* _Problem details_:
Transcribe the records that follow in their entirety, omitting any pictures.

* _Modification records_:
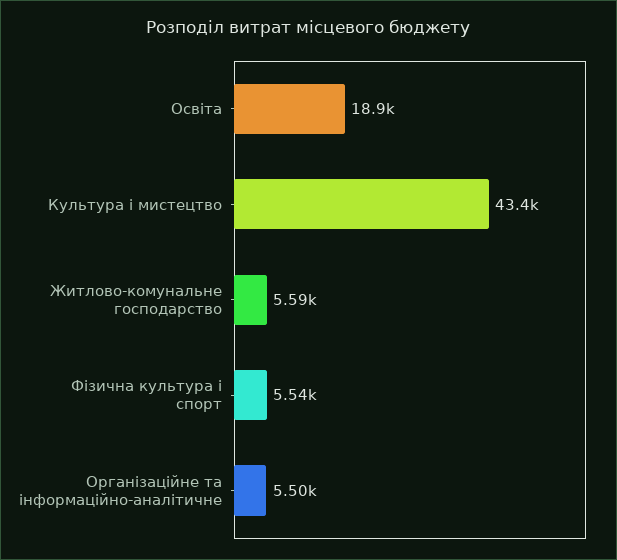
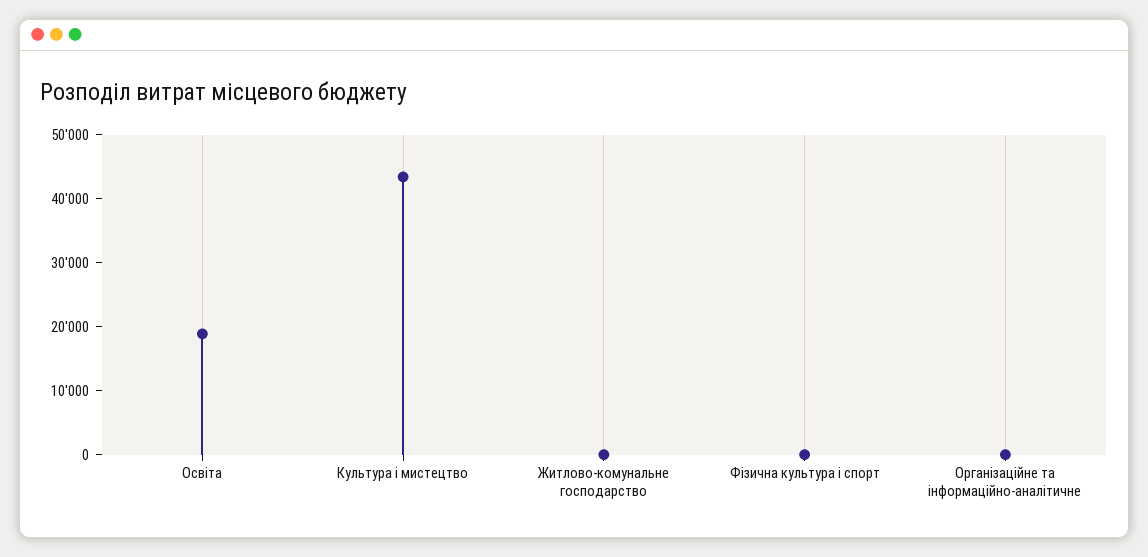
Житлово-комунальне господарство: 5590 -> 0
Фiзична культура i спорт: 5540 -> 0
Організаційне та інформаційно-аналітичне: 5500 -> 0

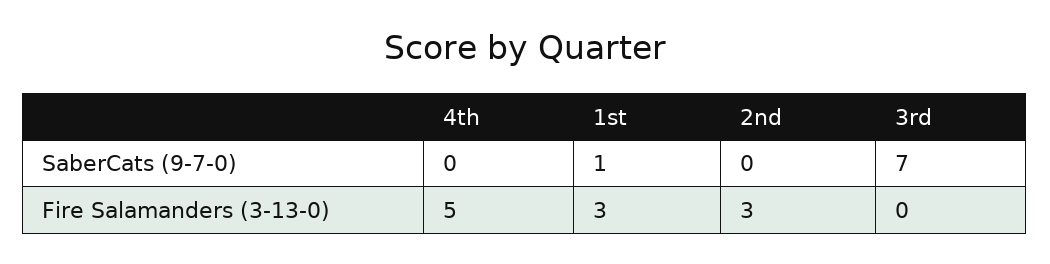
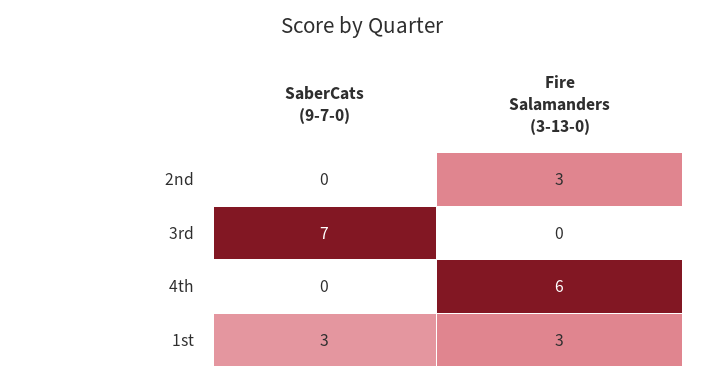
1st, SaberCats (9-7-0): 1 -> 3
4th, Fire Salamanders (3-13-0): 5 -> 6

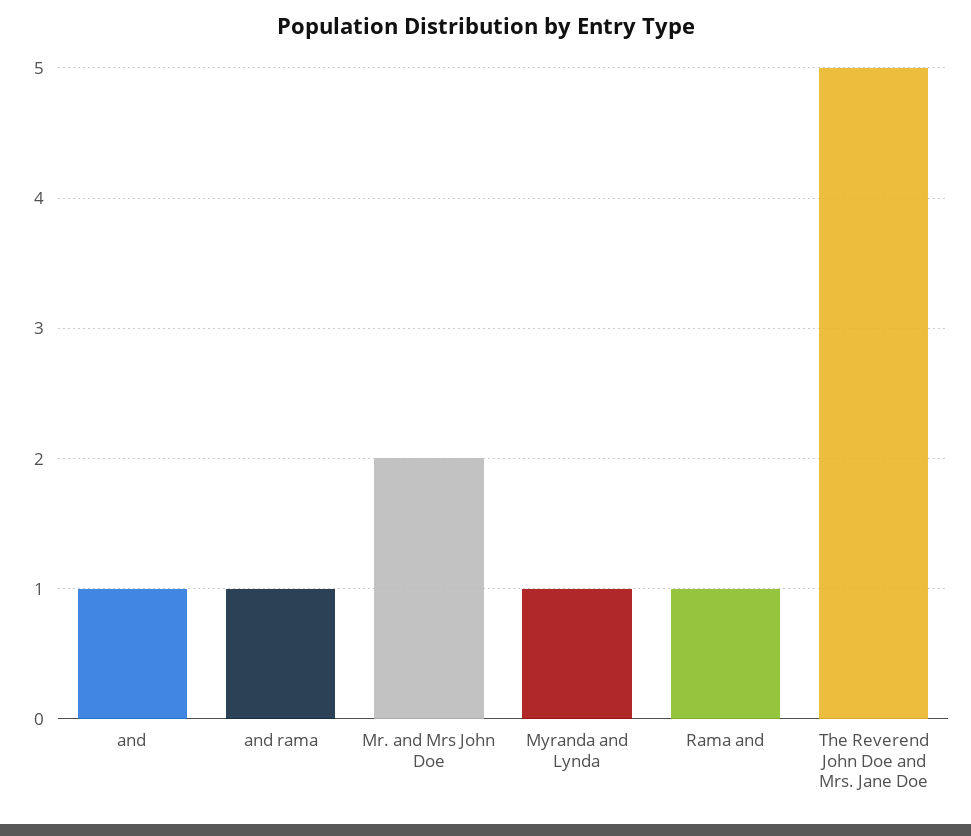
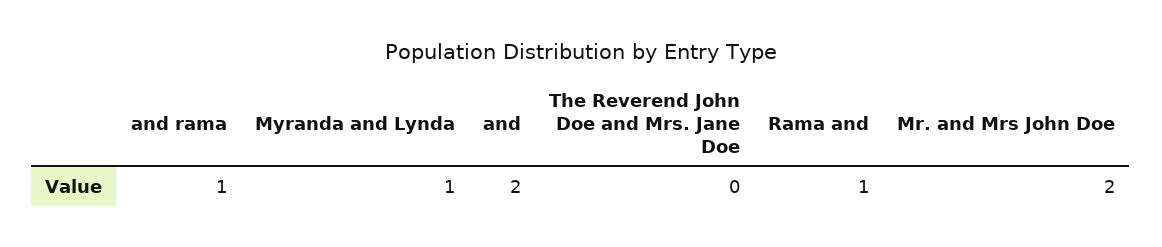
and: 1 -> 2
The Reverend John Doe and Mrs. Jane Doe: 5 -> 0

* _Response to this exercise_:
Житлово-комунальне господарство: 5590 -> 0
Фiзична культура i спорт: 5540 -> 0
Організаційне та інформаційно-аналітичне: 5500 -> 0

1st, SaberCats (9-7-0): 1 -> 3
4th, Fire Salamanders (3-13-0): 5 -> 6

and: 1 -> 2
The Reverend John Doe and Mrs. Jane Doe: 5 -> 0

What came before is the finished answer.